Oh my, how this evolved.

Nowadays our entire lives revolve around the internet and at the same time we
keep being amazed that social really is antisocial. And we get lists and lists
of bullet points telling us how to mold ourselves into people who can cope and
act like others. It's really depressing to me; people don't seem to want to
acknowledge the elephant in the room at all, perhaps because we're all stuck
in the same mess.

On the other hand it's maybe not that amazing at all - I for one did
acknowledge said elephant really early, around the time of MSN Messenger which
was really popular in my country. The de facto messenger. I barely joined in,
and by the time MySpace and Facebook came, I didn't stick around.

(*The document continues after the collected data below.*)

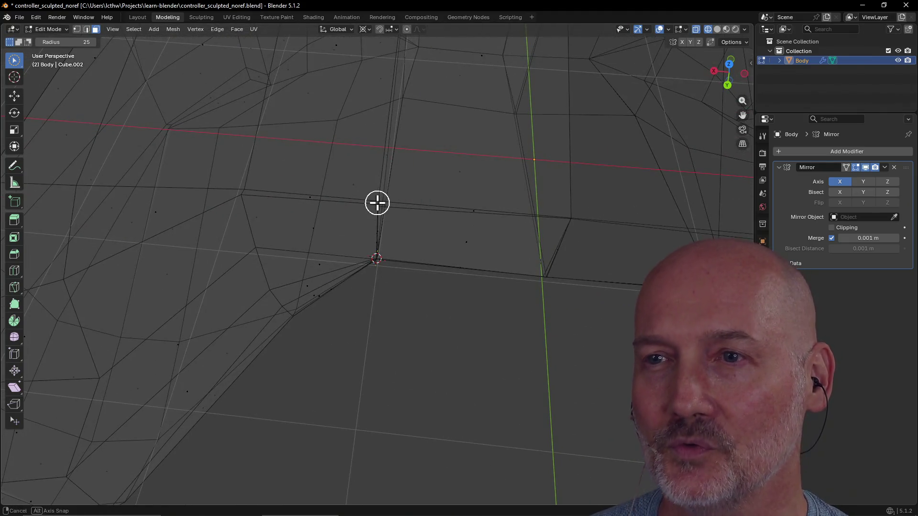
click(379, 207)
mouse_move(391, 301)
middle_down()
mouse_move(416, 258)
mouse_move(435, 271)
middle_up()
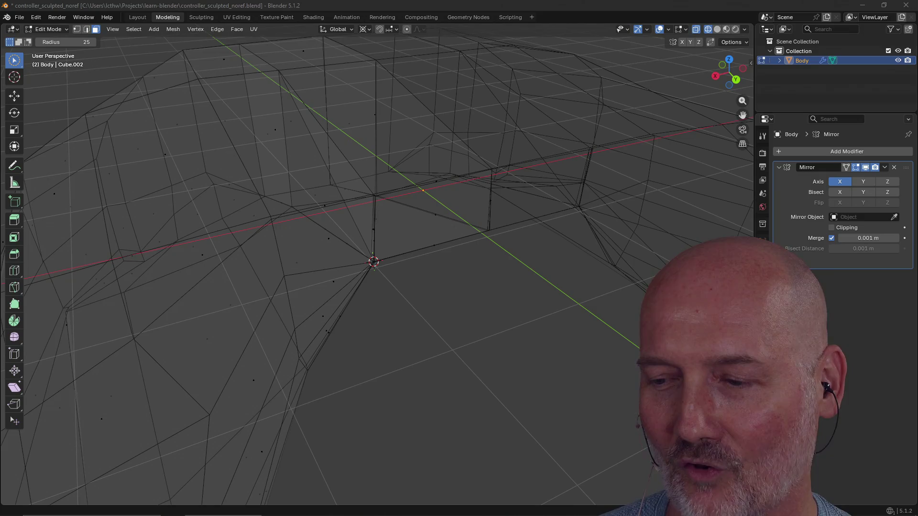
mouse_move(410, 330)
middle_down()
mouse_move(402, 290)
mouse_move(377, 348)
mouse_move(410, 325)
mouse_move(432, 267)
mouse_move(391, 281)
middle_up()
scroll(432, 266, up, 5)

But over the years I did find it too hard to keep friendships, or better said,
people found it too hard to keep me as a friend. Because I was that guy who
requested special treatment because I wasn't on Facebook.

Skip some years and admittedly take my private character into account a bit,
and nowadays I don't have friends left, practically no one takes an interest
even though I used to try to keep the people I cared about. Tried very hard
actually. It just didn't work like this and to me it felt, it feels, like it's
my own fault because I wanted to stay in the world I grew up in and used to
know. A world where social meant something else. Where social problems were
ours, together. Rather than pointing at one individual and making bullet lists
to explain where they fail, socially.

I guess I feel kind of betrayed by how the world changed from how it used to
be, all because of our inclination to jump on tech bandwagons like how flies
are attracted to those blue buzzlight zappers.

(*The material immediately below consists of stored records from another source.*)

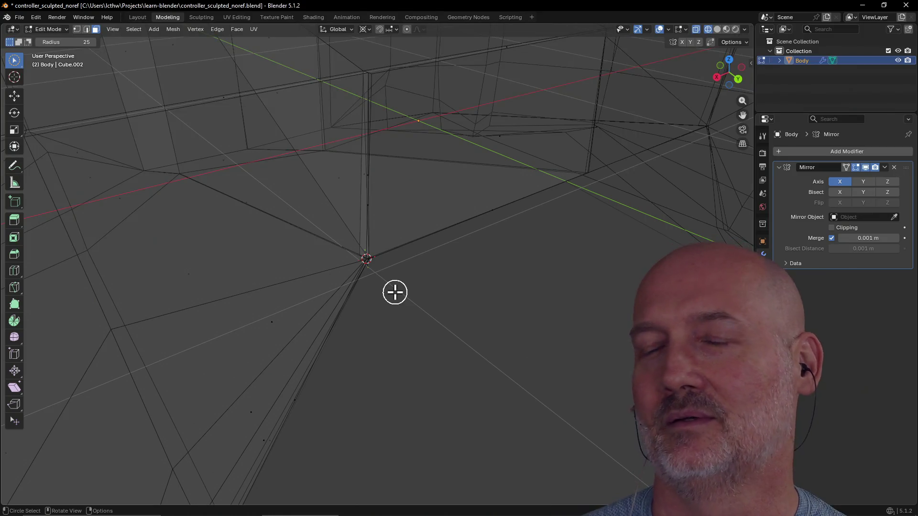
mouse_move(430, 287)
middle_down()
mouse_move(420, 273)
mouse_move(448, 261)
mouse_move(382, 266)
mouse_move(361, 279)
mouse_move(461, 271)
mouse_move(487, 279)
mouse_move(414, 301)
mouse_move(334, 250)
mouse_move(510, 269)
mouse_move(381, 275)
mouse_move(244, 344)
middle_up()
scroll(337, 300, up, 5)
mouse_move(337, 300)
middle_down()
mouse_move(336, 282)
mouse_move(373, 281)
mouse_move(331, 244)
middle_up()
mouse_move(382, 270)
middle_down()
mouse_move(340, 287)
mouse_move(341, 252)
mouse_move(379, 205)
mouse_move(615, 223)
mouse_move(478, 213)
mouse_move(590, 217)
mouse_move(541, 245)
middle_up()
scroll(540, 245, down, 2)
scroll(479, 270, up, 4)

Maybe I'm just getting old. Is being in your early 30s being old?

The unwritten rule today is "move along or suffer the consequences. Your
choice."

Really no choice at all. I just wanted things to stay how they were. Things
used to be stable like that. Sadly not anymore. And this all came about during
my vulnerable years.

Can others relate?

Despite sounding like I am sobbing, I don't miss this aspect of life too much
anymore. Or actually I guess I got used to it and became ambivalent about the
entire thing, and just got used to this depressing side of not wanting to
modernise along with the popular demands.

But I am happy with my wife and kids, and as the unemployed father of the
house there is hardly ever a dull moment.

I jush really wish people weren't sucked into the whole social media thing. I
loved having those hour long phone calls with friends, and that level of
intimacy just doesn't appear to exist anymore.